Snap track with lights

[Jim Banner]

I came up with some numbers for you.  The Bachmann turnout I tried drew .65 amps at 12 volts.  On the other hand, the Atlas Snap Relay drew 3.4 amps or as much as 5 Bachmann turnouts all being activated at once.

To see what some small train set power packs can produce from their ac accessory terminals, I measured the short circuit current of 4 of them.  This is the maximum current a supply can deliver and basically occurs when the output voltage is dropped to zero by the load.

supply                          rating            short circuit current

OLD Bachmann                 8 watts          2.1 Amps ac
trainset pack

Old Lionel                        6 VA              2.4 Amps ac
trainset pack

MRC Tech II                    13 VA              8.5 Amps ac

Bachmann                      18 VA ¹           .34 Amps ac²
44212 pack

notes:
¹ "wall wart" power pack rated 18 volts, 1 amp.
² this modern, electronic pack uses a PTC (Positive Temperature Coefficient thermistor) to provide foldback current limiting.  With foldback current limiting, an overload will cause the thermistor to heat up, reducing the current to a value below its maximum allowed level and will hold the reduced level until the overload is removed.  This is much quicker acting than the thermal circuit breakers used in the other power packs.  The response of the meter used in this testing was too slow to measure the maximum current produced before foldback and the value shown is the reduced level after the PTC current limiter kicked in.

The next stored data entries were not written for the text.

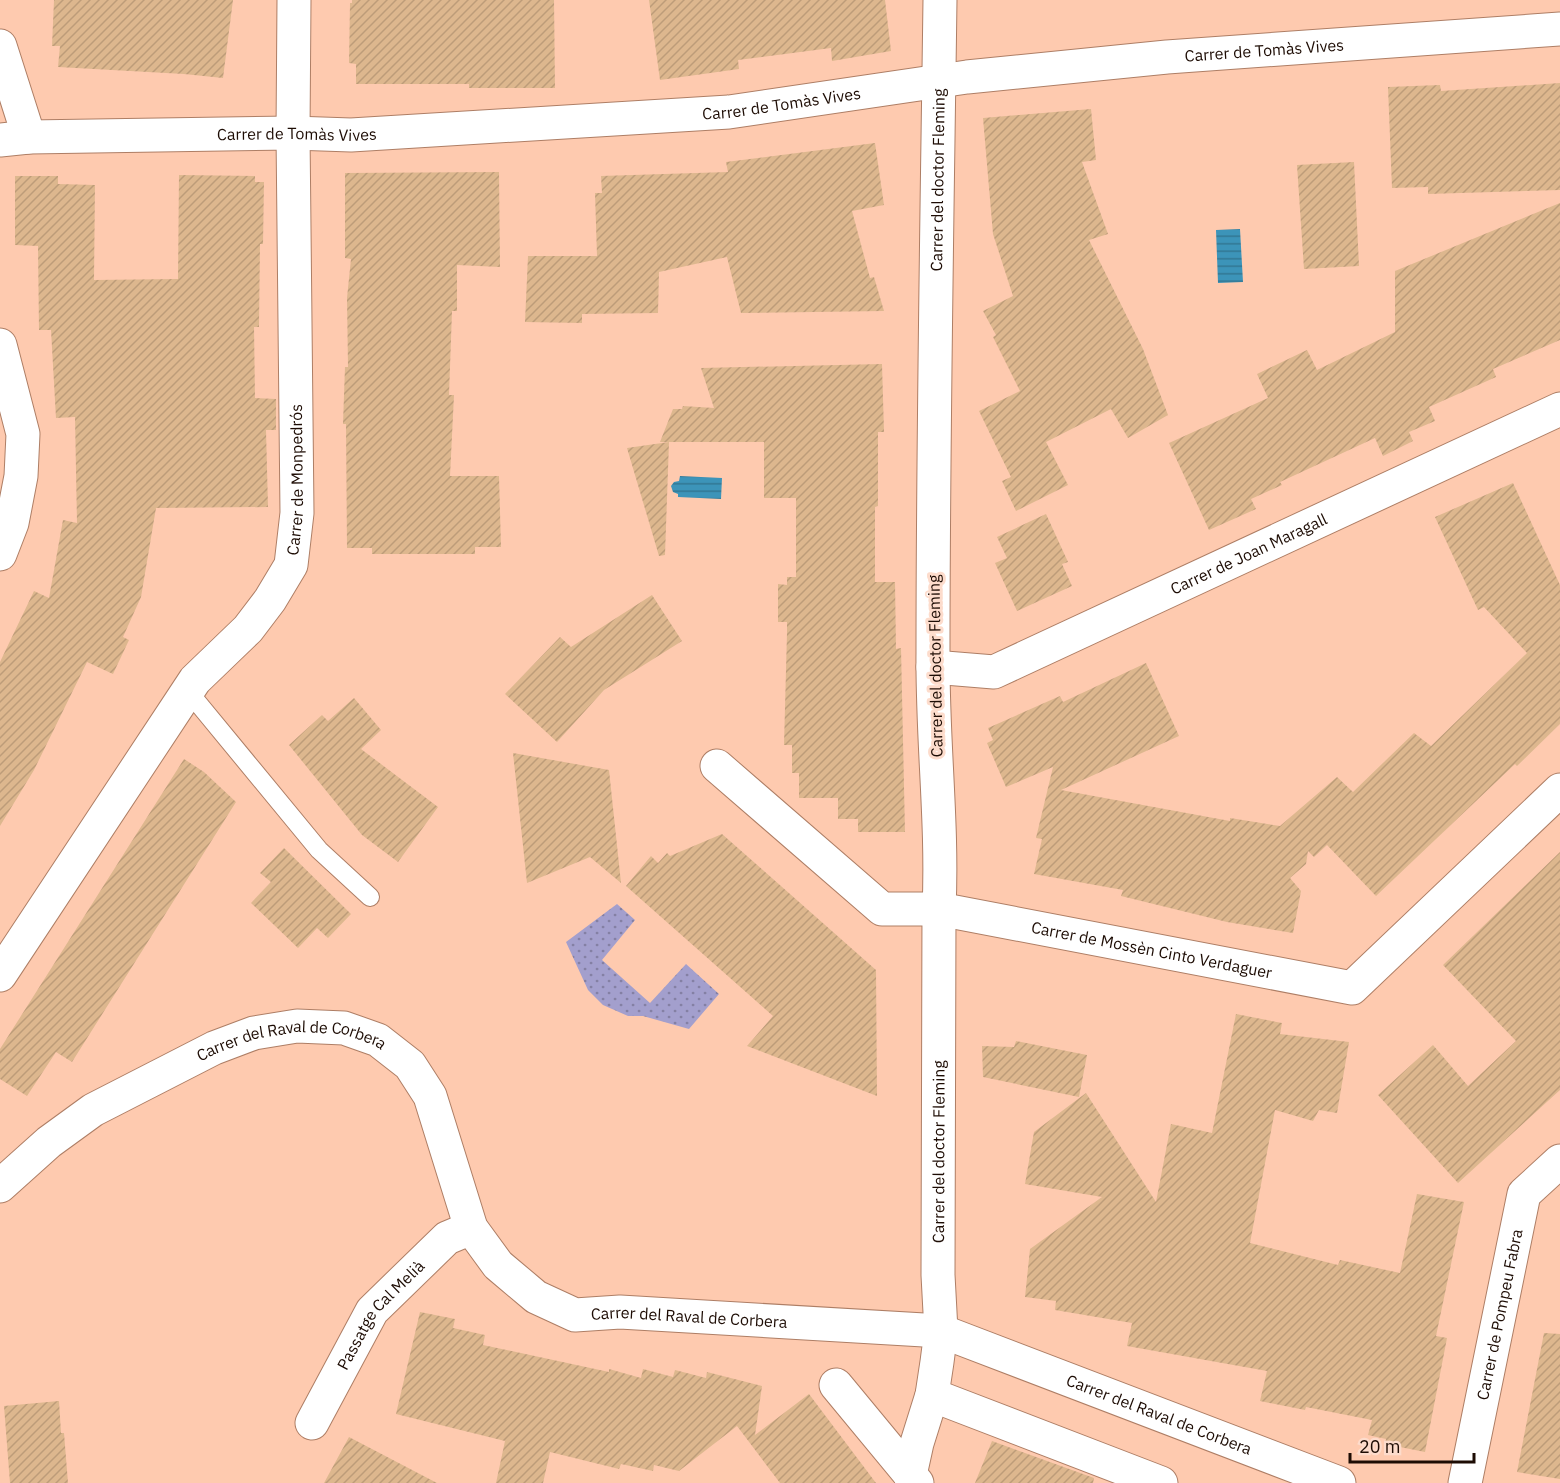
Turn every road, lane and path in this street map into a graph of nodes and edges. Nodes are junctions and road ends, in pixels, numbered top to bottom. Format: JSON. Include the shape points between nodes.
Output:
{"nodes":[{"id":1,"x":294,"y":0,"type":"edge"},
{"id":2,"x":940,"y":0,"type":"edge"},
{"id":3,"x":1560,"y":29,"type":"edge"},
{"id":4,"x":0,"y":46,"type":"edge"},
{"id":5,"x":938,"y":81,"type":"junction"},
{"id":6,"x":293,"y":133,"type":"junction"},
{"id":7,"x":15,"y":139,"type":"edge"},
{"id":8,"x":0,"y":345,"type":"edge"},
{"id":9,"x":1560,"y":409,"type":"edge"},
{"id":10,"x":0,"y":554,"type":"edge"},
{"id":11,"x":933,"y":667,"type":"junction"},
{"id":12,"x":188,"y":691,"type":"junction"},
{"id":13,"x":717,"y":766,"type":"dead end"},
{"id":14,"x":1560,"y":790,"type":"edge"},
{"id":15,"x":370,"y":897,"type":"dead end"},
{"id":16,"x":939,"y":909,"type":"junction"},
{"id":17,"x":0,"y":975,"type":"edge"},
{"id":18,"x":1560,"y":1161,"type":"edge"},
{"id":19,"x":0,"y":1186,"type":"edge"},
{"id":20,"x":471,"y":1228,"type":"junction"},
{"id":21,"x":940,"y":1331,"type":"junction"},
{"id":22,"x":836,"y":1385,"type":"dead end"},
{"id":23,"x":932,"y":1395,"type":"junction"},
{"id":24,"x":312,"y":1423,"type":"dead end"},
{"id":25,"x":914,"y":1479,"type":"edge"},
{"id":26,"x":1161,"y":1483,"type":"edge"},
{"id":27,"x":1339,"y":1483,"type":"edge"},
{"id":28,"x":1465,"y":1483,"type":"edge"}],
"edges":[{"from":1,"to":6,"type":"street","name":"Carrer de Monpedrós"},
{"from":2,"to":5,"type":"street","name":"Carrer del doctor Fleming"},
{"from":3,"to":5,"type":"street","name":"Carrer de Tomàs Vives","via":[[1167,57]]},
{"from":4,"to":7,"type":"street"},
{"from":5,"to":6,"type":"street","name":"Carrer de Tomàs Vives","via":[[729,112],[351,135]]},
{"from":5,"to":11,"type":"street","name":"Carrer del doctor Fleming"},
{"from":6,"to":7,"type":"street","name":"Carrer de Tomàs Vives"},
{"from":6,"to":12,"type":"street","name":"Carrer de Monpedrós","via":[[297,513],[291,565],[248,629]]},
{"from":8,"to":10,"type":"street","via":[[23,434],[21,476],[12,523]]},
{"from":9,"to":11,"type":"street","name":"Carrer de Joan Maragall","via":[[994,672]]},
{"from":11,"to":16,"type":"street","name":"Carrer del doctor Fleming"},
{"from":12,"to":15,"type":"lane","via":[[319,850]]},
{"from":12,"to":17,"type":"street","name":"Carrer de Monpedrós"},
{"from":13,"to":16,"type":"street","name":"Carrer de Mossèn Cinto Verdaguer","via":[[882,909]]},
{"from":14,"to":16,"type":"street","name":"Carrer de Mossèn Cinto Verdaguer","via":[[1352,988]]},
{"from":16,"to":21,"type":"street","name":"Carrer del doctor Fleming"},
{"from":18,"to":28,"type":"street","name":"Carrer de Pompeu Fabra","via":[[1524,1194]]},
{"from":19,"to":20,"type":"street","name":"Carrer del Raval de Corbera","via":[[49,1142],[93,1110],[214,1048],[254,1033],[297,1026],[344,1028],[378,1040],[410,1065],[420,1080],[432,1102]]},
{"from":20,"to":21,"type":"street","name":"Carrer del Raval de Corbera","via":[[498,1265],[536,1297],[576,1315],[620,1312]]},
{"from":20,"to":24,"type":"street","name":"Passatge Cal Melià","via":[[447,1238],[372,1311]]},
{"from":21,"to":23,"type":"street","name":"Carrer del doctor Fleming"},
{"from":21,"to":27,"type":"street","name":"Carrer del Raval de Corbera"},
{"from":22,"to":25,"type":"street"},
{"from":23,"to":25,"type":"street","name":"Carrer del doctor Fleming","via":[[916,1443]]},
{"from":23,"to":26,"type":"street"}]}
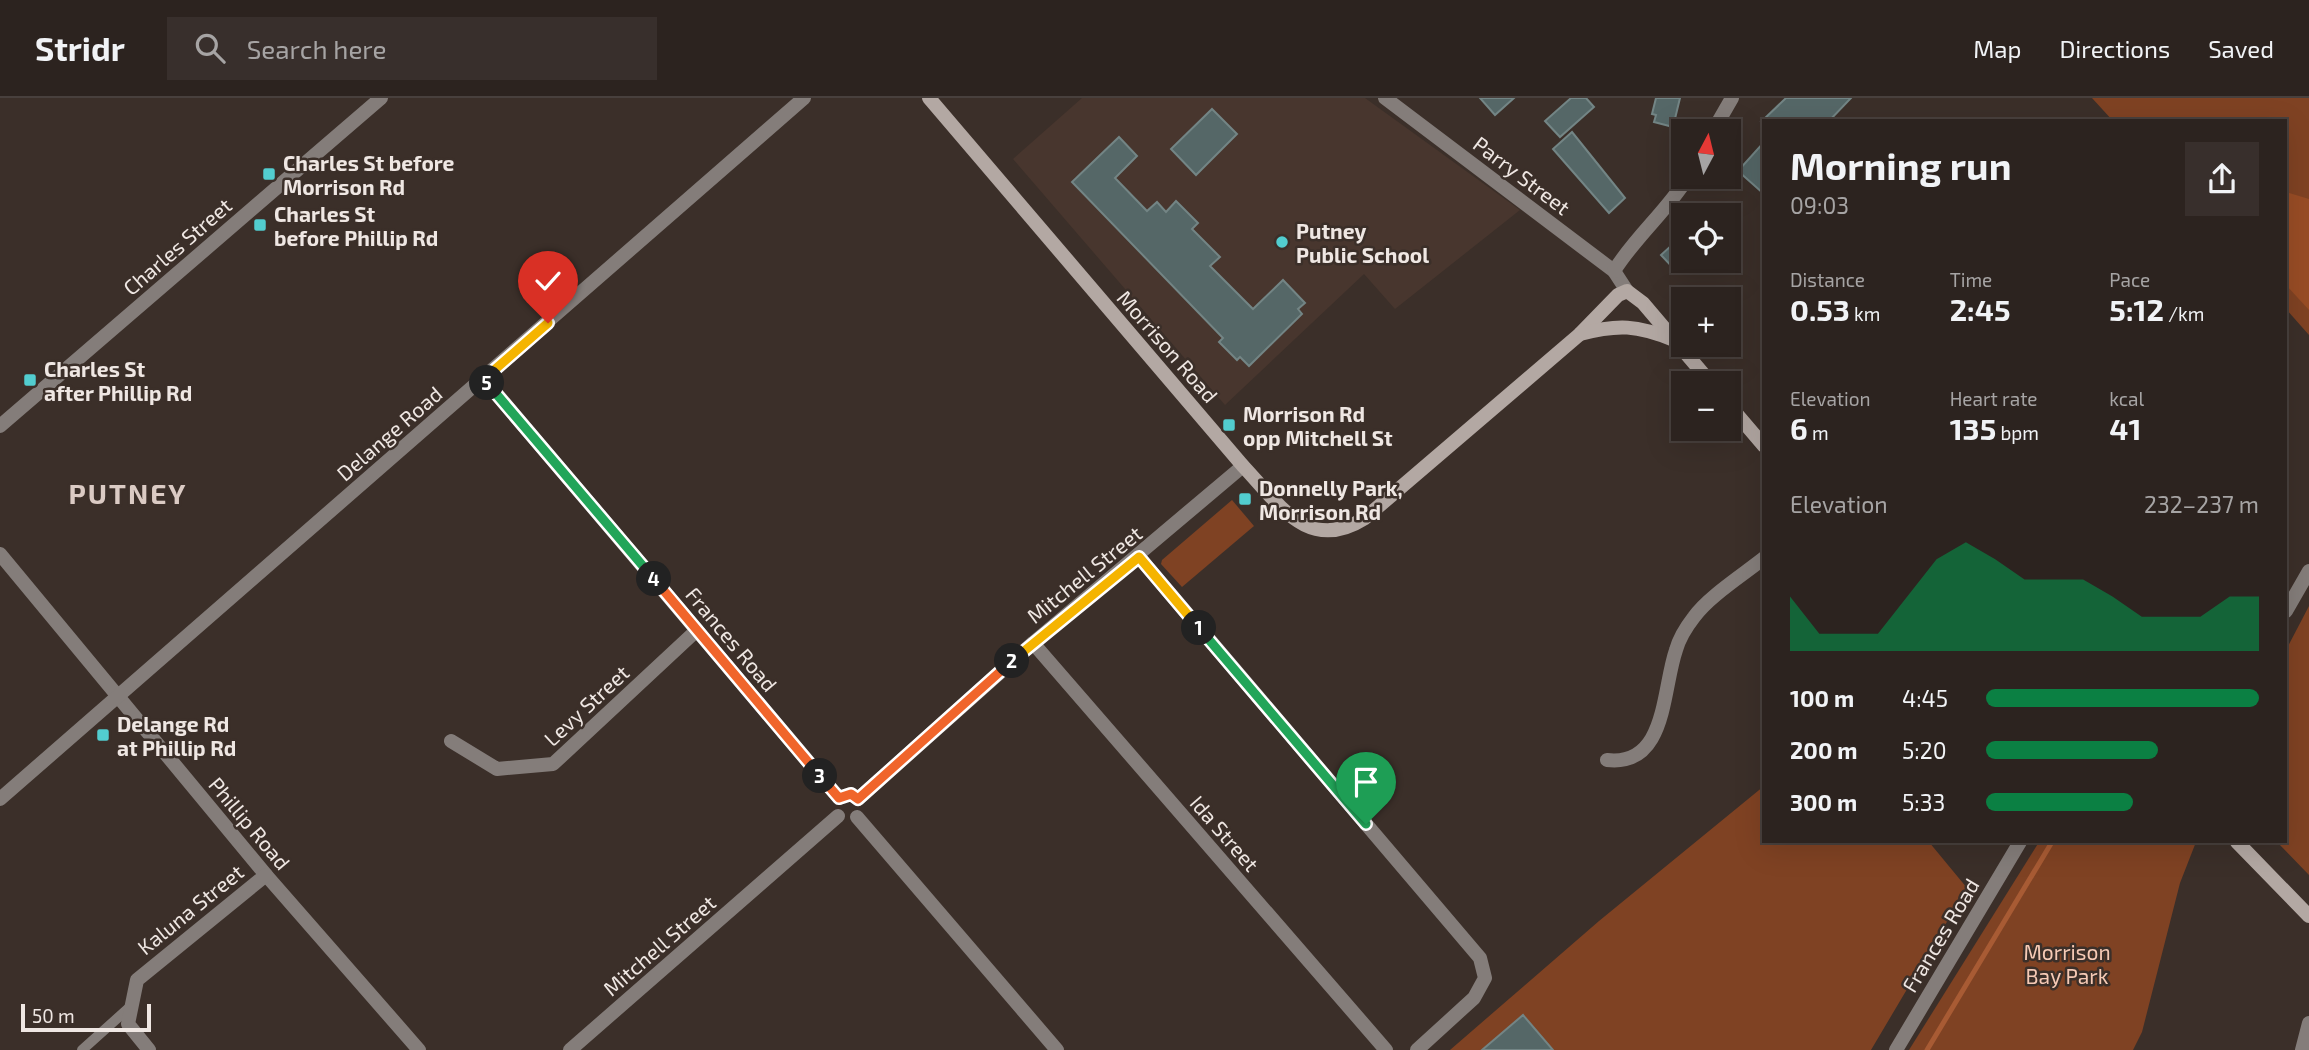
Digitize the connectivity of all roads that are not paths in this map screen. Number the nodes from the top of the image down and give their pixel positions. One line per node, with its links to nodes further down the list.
1 (381, 98): 17 (street, Charles Street)
2 (804, 98): 15 (street, Delange Road)
3 (929, 98): 19 (street, Morrison Road)
4 (1385, 98): 8 (street, Parry Street)
5 (1732, 98): 6 (street)
6 (1720, 119)
7 (1680, 189): 8 (street)
8 (1614, 271): 9 (street, Parry Street)
9 (1627, 291): 10 (street, Morrison Road); 11 (street)
10 (1580, 334): 12 (street); 19 (street, Morrison Road)
11 (1671, 335)
12 (1671, 339)
13 (1689, 357): 14 (street)
14 (1701, 371)
15 (484, 379): 25 (street, Frances Road); 27 (street, Delange Road)
16 (1741, 419): 18 (street)
17 (0, 426)
18 (1762, 444)
19 (1243, 466): 21 (street, Mitchell Street)
20 (0, 554): 27 (street, Phillip Road)
21 (1139, 557): 26 (street, Mitchell Street); 47 (street)
22 (1762, 560): 29 (street)
23 (2309, 571): 24 (street)
24 (2287, 609)
25 (697, 630): 28 (street, Levy Street); 30 (street, Frances Road)
26 (1033, 643): 32 (street, Mitchell Street); 46 (street, Ida Street)
27 (118, 695): 31 (street, Delange Road); 37 (street, Phillip Road)
28 (451, 741)
29 (1607, 760)
30 (839, 798): 32 (street); 33 (street)
31 (0, 799)
32 (858, 799): 34 (street)
33 (838, 816): 34 (street); 44 (street, Mitchell Street)
34 (857, 817): 45 (street)
35 (2020, 843): 48 (street, Frances Road)
36 (2238, 843): 38 (street)
37 (266, 875): 39 (street, Kaluna Street); 43 (street, Phillip Road)
38 (2309, 916)
39 (132, 1006): 41 (lane); 42 (street)
40 (2309, 1023): 49 (street)
41 (82, 1050)
42 (149, 1050)
43 (419, 1050)
44 (570, 1050)
45 (1057, 1050)
46 (1386, 1050)
47 (1417, 1050)
48 (1895, 1050)
49 (2302, 1050)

The only one of these packs that would throw the Snap Relay reliably was the MRC Tech II which was able to put 3.7 amps through it while still maintaining its output at 13.5 volts.

Bottom line, the Atlas Snap Relay requires more current than small power packs can produce.

One solution is a larger power pack.

Another solution is a capacitor discharge machine as recommended by Jeffery.  A capacitor discharge machine is like a bucket that is slowly filled with water from a small pipe.  When you need a large gush of water, you the tip the bucket.  In a capacitor discharge machine, a small power pack fills a capacitor with electrons at a slow rate, that is, at a small current.  When you need a lot of electrons at once, that is, a large current, you dump the electrons out in a hurry.  Sounds very complicated but in its simplest form, you need only three electronic components in addition to a small power pack.  One is a bridge rectifier to change the ac from the power pack to dc.  The second is a resistor to limit the current going into a capacitor.  And the third is a capacitor to store the electricity until needed.  Typically, it takes 5 to 10 seconds to charge the capacitor but only 1/10 of a second to discharge it into the switch machine plus Snap Relay.  So the current coming out of the capacitor can be much higher than what goes in.  You do not get any more energy out than what you put in but the power (the energy per amount of time) can be much, much higher.  Cost wise, putting together a capacitor discharge machine is much cheaper than buying a large power pack.  And you only need one for all your switch machines/Snap Relays as long as you are willing to wait that 5 to 10 seconds between throwing switches.  If you are NOT willing to wait, there are somewhat more complex designs that reduce the wait to less than a second.  If this approach seems interesting to you, just let us know and Jeffery or I can walk you through it.

The third solution would be to use latching relays as recommended by Donaldon.  These can do exactly what the Snap Relays do but require only a small operating current to do it.  If you did not already have the Snap Relays, this would definitely be the way to go as the latching relays can be cheaper.  But with the relays already on hand, I believe the capacitor discharge machine would be the cheapest solution.

Jim

p.s. a drawing showing how to use LED's instead of light bulbs will be forth coming.

[wayles3]

Good news---
I upgraded my snap track with lights, I bought (2) more power packs (17 va), took out all of the incandescent lamps replaced them with LED's with resistors, wired it all up, it works great, just what I wanted. 

Thanks for all of your support on this problem.

[Jim Banner]

Good news!  Thanks for letting us all know.